__Problem to work on__
Give the data back exactly as it stands.

__Data under study__
# # # # # # #

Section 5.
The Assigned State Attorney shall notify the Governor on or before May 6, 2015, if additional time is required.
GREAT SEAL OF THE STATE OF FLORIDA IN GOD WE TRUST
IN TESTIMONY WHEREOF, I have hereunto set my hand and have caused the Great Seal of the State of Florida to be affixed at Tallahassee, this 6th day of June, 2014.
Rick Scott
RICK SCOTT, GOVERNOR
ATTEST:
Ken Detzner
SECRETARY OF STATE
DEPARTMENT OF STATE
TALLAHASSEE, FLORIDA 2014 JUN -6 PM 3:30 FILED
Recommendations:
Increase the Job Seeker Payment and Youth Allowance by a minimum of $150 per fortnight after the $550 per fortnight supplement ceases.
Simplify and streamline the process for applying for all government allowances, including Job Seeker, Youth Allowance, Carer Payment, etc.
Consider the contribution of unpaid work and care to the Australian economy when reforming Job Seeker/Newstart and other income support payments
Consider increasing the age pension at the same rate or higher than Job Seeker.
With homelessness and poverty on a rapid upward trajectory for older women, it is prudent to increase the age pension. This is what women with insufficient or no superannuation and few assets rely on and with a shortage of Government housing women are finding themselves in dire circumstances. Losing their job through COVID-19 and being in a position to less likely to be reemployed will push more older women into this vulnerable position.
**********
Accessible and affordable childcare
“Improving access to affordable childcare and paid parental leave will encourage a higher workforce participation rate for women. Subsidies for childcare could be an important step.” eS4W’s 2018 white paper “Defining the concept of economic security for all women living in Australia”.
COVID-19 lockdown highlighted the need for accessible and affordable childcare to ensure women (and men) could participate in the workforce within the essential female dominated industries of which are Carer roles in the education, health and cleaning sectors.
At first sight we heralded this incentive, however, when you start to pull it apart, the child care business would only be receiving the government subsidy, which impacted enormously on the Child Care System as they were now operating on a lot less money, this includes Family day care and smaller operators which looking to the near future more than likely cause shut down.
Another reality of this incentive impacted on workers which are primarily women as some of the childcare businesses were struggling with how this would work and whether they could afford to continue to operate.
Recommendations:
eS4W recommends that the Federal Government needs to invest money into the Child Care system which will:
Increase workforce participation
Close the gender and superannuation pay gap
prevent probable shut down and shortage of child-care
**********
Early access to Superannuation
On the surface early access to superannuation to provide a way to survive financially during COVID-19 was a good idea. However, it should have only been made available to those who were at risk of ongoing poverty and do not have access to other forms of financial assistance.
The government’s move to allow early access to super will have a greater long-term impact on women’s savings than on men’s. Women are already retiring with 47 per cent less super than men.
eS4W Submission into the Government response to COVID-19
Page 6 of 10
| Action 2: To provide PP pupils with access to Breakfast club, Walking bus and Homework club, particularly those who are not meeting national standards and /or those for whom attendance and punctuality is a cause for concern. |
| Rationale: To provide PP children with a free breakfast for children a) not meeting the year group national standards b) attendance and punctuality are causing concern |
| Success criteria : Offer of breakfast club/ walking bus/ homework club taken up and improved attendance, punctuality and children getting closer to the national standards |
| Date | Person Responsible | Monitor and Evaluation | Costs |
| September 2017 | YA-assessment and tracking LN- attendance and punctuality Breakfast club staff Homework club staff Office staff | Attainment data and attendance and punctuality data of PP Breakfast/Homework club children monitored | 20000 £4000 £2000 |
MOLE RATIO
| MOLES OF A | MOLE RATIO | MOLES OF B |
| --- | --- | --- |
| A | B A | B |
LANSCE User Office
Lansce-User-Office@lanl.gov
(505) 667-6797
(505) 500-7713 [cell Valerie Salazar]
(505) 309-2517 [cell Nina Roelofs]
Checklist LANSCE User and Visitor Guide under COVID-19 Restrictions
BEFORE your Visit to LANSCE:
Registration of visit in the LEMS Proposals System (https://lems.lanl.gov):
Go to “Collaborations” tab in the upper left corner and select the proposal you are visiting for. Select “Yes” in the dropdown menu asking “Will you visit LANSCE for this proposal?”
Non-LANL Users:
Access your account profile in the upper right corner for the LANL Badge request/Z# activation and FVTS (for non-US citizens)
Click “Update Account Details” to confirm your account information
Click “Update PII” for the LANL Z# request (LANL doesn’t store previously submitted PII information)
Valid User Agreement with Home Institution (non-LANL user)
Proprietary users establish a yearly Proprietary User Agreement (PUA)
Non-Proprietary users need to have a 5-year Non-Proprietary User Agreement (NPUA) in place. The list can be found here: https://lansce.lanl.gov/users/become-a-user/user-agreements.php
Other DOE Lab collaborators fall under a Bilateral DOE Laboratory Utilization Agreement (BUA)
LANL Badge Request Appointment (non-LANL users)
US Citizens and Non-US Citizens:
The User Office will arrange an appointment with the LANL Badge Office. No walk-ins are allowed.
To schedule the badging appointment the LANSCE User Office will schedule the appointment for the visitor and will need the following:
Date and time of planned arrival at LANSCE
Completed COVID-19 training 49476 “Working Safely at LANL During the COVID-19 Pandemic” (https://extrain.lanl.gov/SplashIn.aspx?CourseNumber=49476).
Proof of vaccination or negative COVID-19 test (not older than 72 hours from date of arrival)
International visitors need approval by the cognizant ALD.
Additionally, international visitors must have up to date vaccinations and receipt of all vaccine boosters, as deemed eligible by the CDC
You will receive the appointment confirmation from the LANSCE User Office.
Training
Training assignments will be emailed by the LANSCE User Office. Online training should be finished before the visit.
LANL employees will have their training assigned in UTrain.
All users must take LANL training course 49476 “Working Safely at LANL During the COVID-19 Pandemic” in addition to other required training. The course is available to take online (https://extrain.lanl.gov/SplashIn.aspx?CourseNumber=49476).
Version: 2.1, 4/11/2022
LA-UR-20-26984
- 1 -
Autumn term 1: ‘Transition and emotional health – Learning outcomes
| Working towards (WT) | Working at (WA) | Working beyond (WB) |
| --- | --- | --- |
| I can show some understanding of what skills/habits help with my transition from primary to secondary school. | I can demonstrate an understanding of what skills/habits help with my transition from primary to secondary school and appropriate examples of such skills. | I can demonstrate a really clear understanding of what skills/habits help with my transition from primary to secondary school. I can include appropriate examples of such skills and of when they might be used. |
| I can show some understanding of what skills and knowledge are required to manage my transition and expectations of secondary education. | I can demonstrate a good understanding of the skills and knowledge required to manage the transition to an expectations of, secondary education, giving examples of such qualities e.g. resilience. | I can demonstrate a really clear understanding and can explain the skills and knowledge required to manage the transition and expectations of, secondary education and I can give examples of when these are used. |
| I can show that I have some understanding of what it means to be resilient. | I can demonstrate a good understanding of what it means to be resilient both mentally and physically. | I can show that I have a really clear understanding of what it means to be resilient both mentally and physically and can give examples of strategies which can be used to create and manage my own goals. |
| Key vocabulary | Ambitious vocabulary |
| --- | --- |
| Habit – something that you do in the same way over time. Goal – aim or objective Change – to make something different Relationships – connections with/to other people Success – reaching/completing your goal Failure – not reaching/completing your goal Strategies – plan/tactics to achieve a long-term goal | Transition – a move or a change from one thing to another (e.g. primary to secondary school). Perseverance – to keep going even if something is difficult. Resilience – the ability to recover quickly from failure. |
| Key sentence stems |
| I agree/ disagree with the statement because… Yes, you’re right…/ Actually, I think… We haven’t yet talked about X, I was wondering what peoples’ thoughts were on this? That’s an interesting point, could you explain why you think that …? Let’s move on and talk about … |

# # # # # # #

__Task result__
Section 5.
The Assigned State Attorney shall notify the Governor on or before May 6, 2015, if additional time is required.
GREAT SEAL OF THE STATE OF FLORIDA IN GOD WE TRUST
IN TESTIMONY WHEREOF, I have hereunto set my hand and have caused the Great Seal of the State of Florida to be affixed at Tallahassee, this 6th day of June, 2014.
Rick Scott
RICK SCOTT, GOVERNOR
ATTEST:
Ken Detzner
SECRETARY OF STATE
DEPARTMENT OF STATE
TALLAHASSEE, FLORIDA 2014 JUN -6 PM 3:30 FILED
Recommendations:
Increase the Job Seeker Payment and Youth Allowance by a minimum of $150 per fortnight after the $550 per fortnight supplement ceases.
Simplify and streamline the process for applying for all government allowances, including Job Seeker, Youth Allowance, Carer Payment, etc.
Consider the contribution of unpaid work and care to the Australian economy when reforming Job Seeker/Newstart and other income support payments
Consider increasing the age pension at the same rate or higher than Job Seeker.
With homelessness and poverty on a rapid upward trajectory for older women, it is prudent to increase the age pension. This is what women with insufficient or no superannuation and few assets rely on and with a shortage of Government housing women are finding themselves in dire circumstances. Losing their job through COVID-19 and being in a position to less likely to be reemployed will push more older women into this vulnerable position.
**********
Accessible and affordable childcare
“Improving access to affordable childcare and paid parental leave will encourage a higher workforce participation rate for women. Subsidies for childcare could be an important step.” eS4W’s 2018 white paper “Defining the concept of economic security for all women living in Australia”.
COVID-19 lockdown highlighted the need for accessible and affordable childcare to ensure women (and men) could participate in the workforce within the essential female dominated industries of which are Carer roles in the education, health and cleaning sectors.
At first sight we heralded this incentive, however, when you start to pull it apart, the child care business would only be receiving the government subsidy, which impacted enormously on the Child Care System as they were now operating on a lot less money, this includes Family day care and smaller operators which looking to the near future more than likely cause shut down.
Another reality of this incentive impacted on workers which are primarily women as some of the childcare businesses were struggling with how this would work and whether they could afford to continue to operate.
Recommendations:
eS4W recommends that the Federal Government needs to invest money into the Child Care system which will:
Increase workforce participation
Close the gender and superannuation pay gap
prevent probable shut down and shortage of child-care
**********
Early access to Superannuation
On the surface early access to superannuation to provide a way to survive financially during COVID-19 was a good idea. However, it should have only been made available to those who were at risk of ongoing poverty and do not have access to other forms of financial assistance.
The government’s move to allow early access to super will have a greater long-term impact on women’s savings than on men’s. Women are already retiring with 47 per cent less super than men.
eS4W Submission into the Government response to COVID-19
Page 6 of 10
| Action 2: To provide PP pupils with access to Breakfast club, Walking bus and Homework club, particularly those who are not meeting national standards and /or those for whom attendance and punctuality is a cause for concern. |
| Rationale: To provide PP children with a free breakfast for children a) not meeting the year group national standards b) attendance and punctuality are causing concern |
| Success criteria : Offer of breakfast club/ walking bus/ homework club taken up and improved attendance, punctuality and children getting closer to the national standards |
| Date | Person Responsible | Monitor and Evaluation | Costs |
| September 2017 | YA-assessment and tracking LN- attendance and punctuality Breakfast club staff Homework club staff Office staff | Attainment data and attendance and punctuality data of PP Breakfast/Homework club children monitored | 20000 £4000 £2000 |
MOLE RATIO
| MOLES OF A | MOLE RATIO | MOLES OF B |
| --- | --- | --- |
| A | B A | B |
LANSCE User Office
Lansce-User-Office@lanl.gov
(505) 667-6797
(505) 500-7713 [cell Valerie Salazar]
(505) 309-2517 [cell Nina Roelofs]
Checklist LANSCE User and Visitor Guide under COVID-19 Restrictions
BEFORE your Visit to LANSCE:
Registration of visit in the LEMS Proposals System (https://lems.lanl.gov):
Go to “Collaborations” tab in the upper left corner and select the proposal you are visiting for. Select “Yes” in the dropdown menu asking “Will you visit LANSCE for this proposal?”
Non-LANL Users:
Access your account profile in the upper right corner for the LANL Badge request/Z# activation and FVTS (for non-US citizens)
Click “Update Account Details” to confirm your account information
Click “Update PII” for the LANL Z# request (LANL doesn’t store previously submitted PII information)
Valid User Agreement with Home Institution (non-LANL user)
Proprietary users establish a yearly Proprietary User Agreement (PUA)
Non-Proprietary users need to have a 5-year Non-Proprietary User Agreement (NPUA) in place. The list can be found here: https://lansce.lanl.gov/users/become-a-user/user-agreements.php
Other DOE Lab collaborators fall under a Bilateral DOE Laboratory Utilization Agreement (BUA)
LANL Badge Request Appointment (non-LANL users)
US Citizens and Non-US Citizens:
The User Office will arrange an appointment with the LANL Badge Office. No walk-ins are allowed.
To schedule the badging appointment the LANSCE User Office will schedule the appointment for the visitor and will need the following:
Date and time of planned arrival at LANSCE
Completed COVID-19 training 49476 “Working Safely at LANL During the COVID-19 Pandemic” (https://extrain.lanl.gov/SplashIn.aspx?CourseNumber=49476).
Proof of vaccination or negative COVID-19 test (not older than 72 hours from date of arrival)
International visitors need approval by the cognizant ALD.
Additionally, international visitors must have up to date vaccinations and receipt of all vaccine boosters, as deemed eligible by the CDC
You will receive the appointment confirmation from the LANSCE User Office.
Training
Training assignments will be emailed by the LANSCE User Office. Online training should be finished before the visit.
LANL employees will have their training assigned in UTrain.
All users must take LANL training course 49476 “Working Safely at LANL During the COVID-19 Pandemic” in addition to other required training. The course is available to take online (https://extrain.lanl.gov/SplashIn.aspx?CourseNumber=49476).
Version: 2.1, 4/11/2022
LA-UR-20-26984
- 1 -
Autumn term 1: ‘Transition and emotional health – Learning outcomes
| Working towards (WT) | Working at (WA) | Working beyond (WB) |
| --- | --- | --- |
| I can show some understanding of what skills/habits help with my transition from primary to secondary school. | I can demonstrate an understanding of what skills/habits help with my transition from primary to secondary school and appropriate examples of such skills. | I can demonstrate a really clear understanding of what skills/habits help with my transition from primary to secondary school. I can include appropriate examples of such skills and of when they might be used. |
| I can show some understanding of what skills and knowledge are required to manage my transition and expectations of secondary education. | I can demonstrate a good understanding of the skills and knowledge required to manage the transition to an expectations of, secondary education, giving examples of such qualities e.g. resilience. | I can demonstrate a really clear understanding and can explain the skills and knowledge required to manage the transition and expectations of, secondary education and I can give examples of when these are used. |
| I can show that I have some understanding of what it means to be resilient. | I can demonstrate a good understanding of what it means to be resilient both mentally and physically. | I can show that I have a really clear understanding of what it means to be resilient both mentally and physically and can give examples of strategies which can be used to create and manage my own goals. |
| Key vocabulary | Ambitious vocabulary |
| --- | --- |
| Habit – something that you do in the same way over time. Goal – aim or objective Change – to make something different Relationships – connections with/to other people Success – reaching/completing your goal Failure – not reaching/completing your goal Strategies – plan/tactics to achieve a long-term goal | Transition – a move or a change from one thing to another (e.g. primary to secondary school). Perseverance – to keep going even if something is difficult. Resilience – the ability to recover quickly from failure. |
| Key sentence stems |
| I agree/ disagree with the statement because… Yes, you’re right…/ Actually, I think… We haven’t yet talked about X, I was wondering what peoples’ thoughts were on this? That’s an interesting point, could you explain why you think that …? Let’s move on and talk about … |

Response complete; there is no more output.